Who will be your visitors?
What do you want the visitor to learn?
What do you want the visitor to feel?
What do you want the visitor to do?
Step #3
Inventory Your Local Resources
What are you going to interpret?
List plants, animals, geology, habitats, equipment, buildings, etc.
Step #4
Define a Theme
A theme should be a complete sentence. It reflects what you found on the inventory.
What is unique about your facility?
What connects the attractions, geology, technical objects, plants, animals and other resources?
Once a theme is decided the rest should fall into place.
Step #5
Decide on Nuts and Bolts
What media will describe the stops on the self guided trail?
Will the information be on the signs?
Will the information be on a handout keyed to the stops?
What will the signs be made of? Wood? Fiberglass?
How long do you expect the signs to last?
What will be the layout of the trail?
Where will it be located?
How many stops will be needed?
Where will they be located?
Where will the funding come from?
Who will install the signs?
Who will maintain the signs?
Step #6
Putting Your Plan into Writing
Organize the program's development by writing down objectives, theme, nuts and bolts and who will design what signs.
Step #7
Create the Signs
Choose a topic for each stop which should have a subtheme of the overall theme of the trail.
Compile information to be interpreted at each stop.
Gather photographs, illustrations, and written information.
Develop a provocative heading that will encourage visitors to investigate the information at the stop. This often states the sub-theme.
Develop your message. Keep it simple. Say more with graphics rather than words.
Step #8
Review and Revise
The project team should make sure that the text is easy to understand and that photographs and illustrations add to this understanding.
The more feedback you get from people, the better the sign will become.
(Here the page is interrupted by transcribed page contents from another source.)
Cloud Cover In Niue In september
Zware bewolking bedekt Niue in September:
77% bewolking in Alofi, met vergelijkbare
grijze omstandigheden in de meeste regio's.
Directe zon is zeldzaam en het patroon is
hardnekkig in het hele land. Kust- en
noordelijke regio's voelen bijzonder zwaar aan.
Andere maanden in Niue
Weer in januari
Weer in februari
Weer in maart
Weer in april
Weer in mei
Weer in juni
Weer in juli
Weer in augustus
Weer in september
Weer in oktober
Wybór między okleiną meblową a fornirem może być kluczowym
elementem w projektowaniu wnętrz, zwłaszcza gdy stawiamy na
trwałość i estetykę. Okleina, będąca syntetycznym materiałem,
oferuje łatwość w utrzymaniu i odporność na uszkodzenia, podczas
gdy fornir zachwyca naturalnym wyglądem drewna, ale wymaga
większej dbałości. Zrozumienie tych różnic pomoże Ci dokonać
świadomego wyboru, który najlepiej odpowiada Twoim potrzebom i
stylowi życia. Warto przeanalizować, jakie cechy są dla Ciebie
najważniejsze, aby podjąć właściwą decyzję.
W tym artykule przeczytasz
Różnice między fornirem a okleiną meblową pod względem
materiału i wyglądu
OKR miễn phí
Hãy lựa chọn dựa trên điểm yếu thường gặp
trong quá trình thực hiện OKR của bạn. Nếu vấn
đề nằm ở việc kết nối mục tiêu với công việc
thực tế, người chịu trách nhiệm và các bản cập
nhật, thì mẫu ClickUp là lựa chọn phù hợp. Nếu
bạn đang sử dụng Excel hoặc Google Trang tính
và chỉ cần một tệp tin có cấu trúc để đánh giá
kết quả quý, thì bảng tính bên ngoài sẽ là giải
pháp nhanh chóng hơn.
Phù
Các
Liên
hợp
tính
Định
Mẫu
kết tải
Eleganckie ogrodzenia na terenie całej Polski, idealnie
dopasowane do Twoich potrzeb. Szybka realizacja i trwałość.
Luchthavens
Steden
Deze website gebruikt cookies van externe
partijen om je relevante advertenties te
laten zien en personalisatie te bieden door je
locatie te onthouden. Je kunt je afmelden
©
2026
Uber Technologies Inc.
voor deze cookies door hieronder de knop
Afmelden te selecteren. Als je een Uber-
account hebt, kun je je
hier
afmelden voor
Be prepared to start over if the text you are so proud of does not meet the needs of the project team.
Sometime we have to swallow our pride and start again with new ideas.
Step #9
Produce the Signs
Before the text is printed, whether on signs or handouts, everyone should review it. If everyone approves, go into production.
Step #10
Install the Signs
Based on decisions earlier the signs should be prepared for installation and installed.
Step #11
Conduct a Stop Evaluation
Are your objectives met?
Are visitors reading and reacting to the information at each stop?
Do they understand the concepts being explained?